Que l’on adopte n’importe quel point de vue, que l’on se place à n’importe quelle distance, l’illusion est parfaite. Jusqu’à la réflexion de la lumière sur cette matière picturale qui pousse à penser et à constater qu’il s’agit de matière d’emballage. Notre cerveau est littéralement floué par le traitement plastique de la peinture. La charge expressive de la matière picturale est ici poussée à son paroxysme.

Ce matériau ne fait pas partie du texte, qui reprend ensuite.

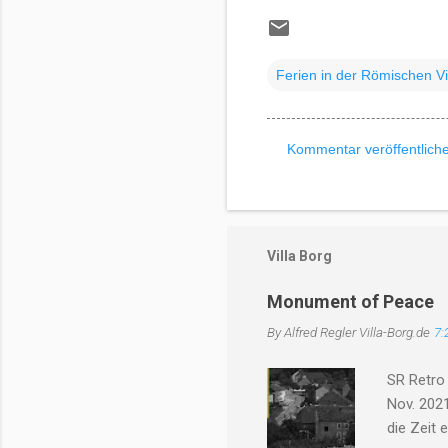
Ferien in der Römischen Vi
Kommentar veröffentlich
K
o
m
m
Villa Borg
e
Monument of Peace
n
By Alfred Regler
Villa-Borg.de
7:
t
a
SR Retro
r
Nov. 2021
e
die Zeit 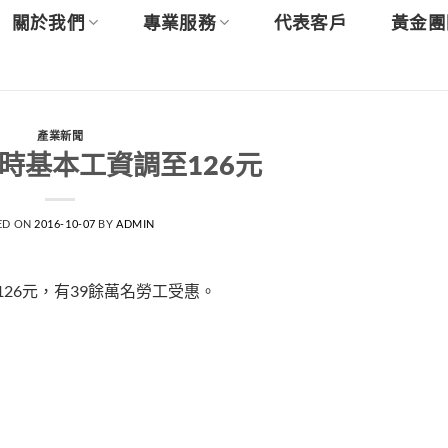
關於我們
專業服務
代表客戶
黃金團
產業新聞
小時基本工資調至126元
ED ON
2016-10-07
BY
ADMIN
126元，有39餘萬名勞工受惠。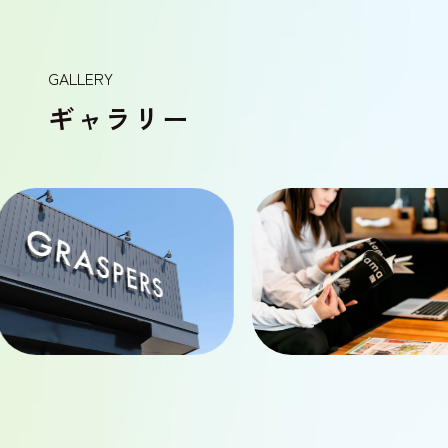
GALLERY
ギャラリー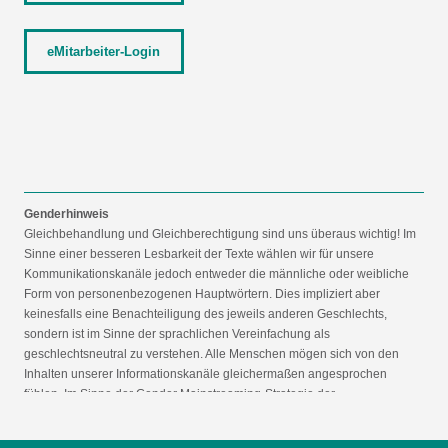
eMitarbeiter-Login
Genderhinweis
Gleichbehandlung und Gleichberechtigung sind uns überaus wichtig! Im
Sinne einer besseren Lesbarkeit der Texte wählen wir für unsere
Kommunikationskanäle jedoch entweder die männliche oder weibliche
Form von personenbezogenen Hauptwörtern. Dies impliziert aber
keinesfalls eine Benachteiligung des jeweils anderen Geschlechts,
sondern ist im Sinne der sprachlichen Vereinfachung als
geschlechtsneutral zu verstehen. Alle Menschen mögen sich von den
Inhalten unserer Informationskanäle gleichermaßen angesprochen
fühlen. Im Sinne der Gender Mainstreaming-Strategie der
Bundesregierung vertreten wir ausdrücklich eine Politik der
gleichstellungssensiblen Informationsvermittlung.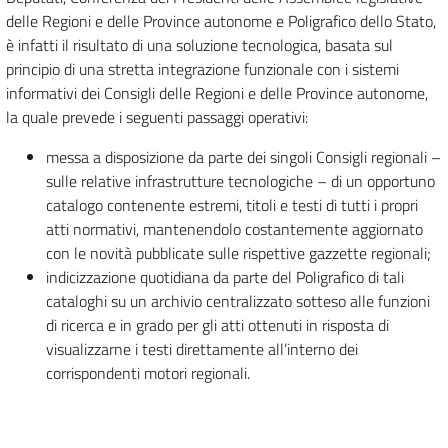
delle Regioni e delle Province autonome e Poligrafico dello Stato,
è infatti il risultato di una soluzione tecnologica, basata sul
principio di una stretta integrazione funzionale con i sistemi
informativi dei Consigli delle Regioni e delle Province autonome,
la quale prevede i seguenti passaggi operativi:
messa a disposizione da parte dei singoli Consigli regionali –
sulle relative infrastrutture tecnologiche – di un opportuno
catalogo contenente estremi, titoli e testi di tutti i propri
atti normativi, mantenendolo costantemente aggiornato
con le novità pubblicate sulle rispettive gazzette regionali;
indicizzazione quotidiana da parte del Poligrafico di tali
cataloghi su un archivio centralizzato sotteso alle funzioni
di ricerca e in grado per gli atti ottenuti in risposta di
visualizzarne i testi direttamente all’interno dei
corrispondenti motori regionali.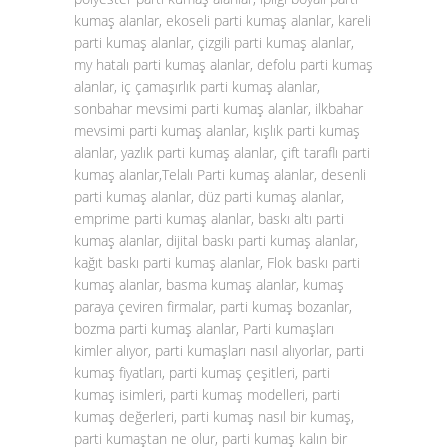
kumaş alanlar, ekoseli parti kumaş alanlar, kareli
parti kumaş alanlar, çizgili parti kumaş alanlar,
my hatalı parti kumaş alanlar, defolu parti kumaş
alanlar, iç çamaşırlık parti kumaş alanlar,
sonbahar mevsimi parti kumaş alanlar, ilkbahar
mevsimi parti kumaş alanlar, kışlık parti kumaş
alanlar, yazlık parti kumaş alanlar, çift taraflı parti
kumaş alanlar,Telalı Parti kumaş alanlar, desenli
parti kumaş alanlar, düz parti kumaş alanlar,
emprime parti kumaş alanlar, baskı altı parti
kumaş alanlar, dijital baskı parti kumaş alanlar,
kağıt baskı parti kumaş alanlar, Flok baskı parti
kumaş alanlar, basma kumaş alanlar, kumaş
paraya çeviren firmalar, parti kumaş bozanlar,
bozma parti kumaş alanlar, Parti kumaşları
kimler alıyor, parti kumaşları nasıl alıyorlar, parti
kumaş fiyatları, parti kumaş çeşitleri, parti
kumaş isimleri, parti kumaş modelleri, parti
kumaş değerleri, parti kumaş nasıl bir kumaş,
parti kumaştan ne olur, parti kumaş kalın bir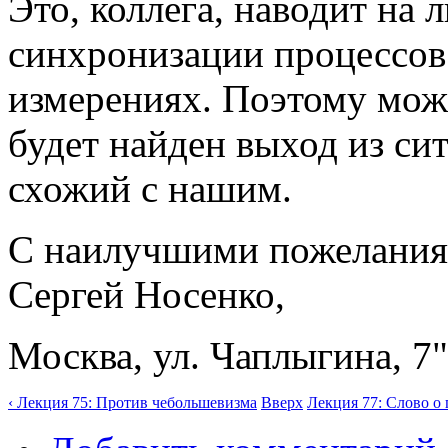
Это, коллега, наводит на
синхронизации процессов 
измерениях. Поэтому можн
будет найден выход из си
схожий с нашим.
С наилучшими пожелания
Сергей Носенко,
Москва, ул. Чаплыгина, 7"
‹ Лекция 75: Против чебольшевизма
Вверх
Лекция 77: Слово о 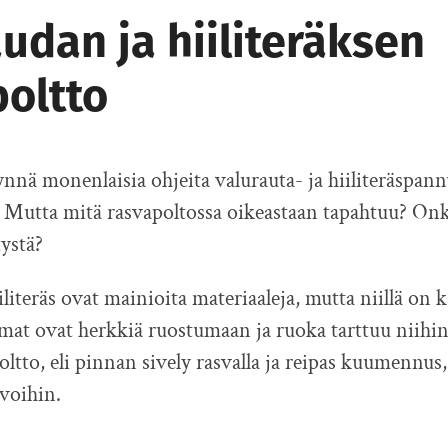
udan ja hiiliteräksen
poltto
ynnä monenlaisia ohjeita valurauta- ja hiiliteräspan
. Mutta mitä rasvapoltossa oikeastaan tapahtuu? On
tystä?
iliteräs ovat mainioita materiaaleja, mutta niillä on
at ovat herkkiä ruostumaan ja ruoka tarttuu niihin
ltto, eli pinnan sively rasvalla ja reipas kuumennus,
voihin.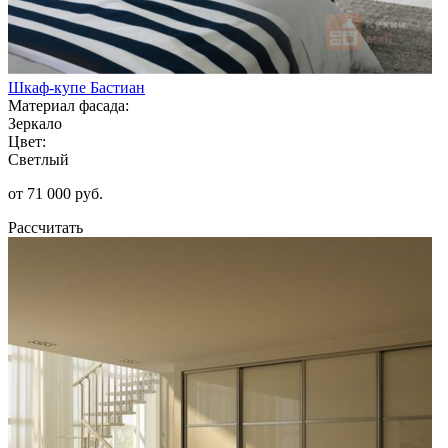
Шкаф-купе Бастиан
Материал фасада:
Зеркало
Цвет:
Светлый
от 71 000 руб.
Рассчитать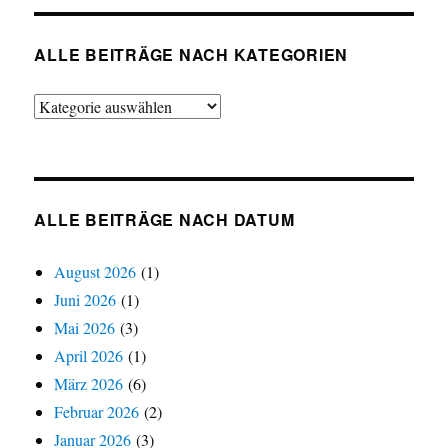
ALLE BEITRÄGE NACH KATEGORIEN
Alle
Beiträge
nach
Kategorien
ALLE BEITRÄGE NACH DATUM
August 2026
(1)
Juni 2026
(1)
Mai 2026
(3)
April 2026
(1)
März 2026
(6)
Februar 2026
(2)
Januar 2026
(3)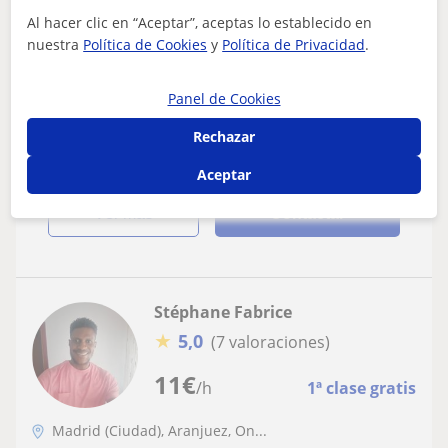
Francés
Al hacer clic en “Aceptar”, aceptas lo establecido en
nuestra
Política de Cookies
y
Política de Privacidad
.
Doy clases particulares de francés online
hola, ofrezco cursos inmersivos de francés y español
Panel de Cookies
para jóvenes de 8 a 18 años y para adultos. apasionado
por la lengua francesa y gradua...
Rechazar
Aceptar
ver más
Contactar
Stéphane Fabrice
★
5,0
(7 valoraciones)
11
€
/h
1ª clase gratis
Madrid (Ciudad), Aranjuez, On...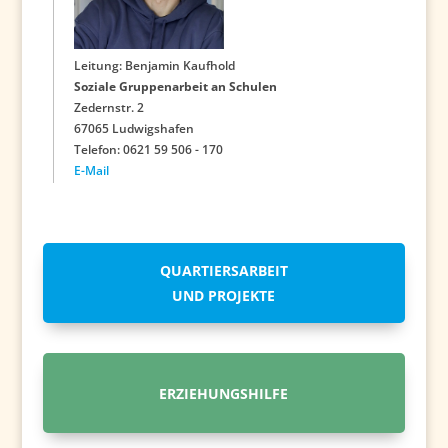
Leitung: Benjamin Kaufhold
Soziale Gruppenarbeit an Schulen
Zedernstr. 2
67065 Ludwigshafen
Telefon: 0621 59 506 - 170
E-Mail
QUARTIERSARBEIT
UND PROJEKTE
ERZIEHUNGSHILFE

La composition plastique des œuvres de Tammi Campbell produit un conflit perceptivo-cognitif que nous avons du mal à résoudre. Dès que l’on apprend/comprend ce que c’est – ou ce que ce n’est pas –, on éprouve une totale incompréhension provoquée par une tension entre ce que l’œil perçoit et ce que notre cerveau veut/croit voir. Les œuvres de Tammi Campbell trompent notre cerveau pour mieux ravir nos sens. Si face à ce déni de la cognition, il est difficile d’entrevoir la réalité plastique des œuvres, paradoxalement, on ne peut qu’être fasciné par cet état de la matière. Et Tammi Campbell réussit parfaitement à nous montrer tout le potentiel expressif et significatif de cette même matière et de sa capacité transformationnelle. L’artiste permet également de porter notre attention sur d’autres lieux de la vie d’une œuvre que ceux de l’atelier, la galerie ou le musée. Où qu’elle aille, l’œuvre, bien emballée, poursuit sa route.
Tammi Campbell, New Works, Galerie Hugues Charbonneau (Montréal), du 21 novembre au 23 décembre 2015.
(1) huguescharbonneau.com/campbell-articles-reviews.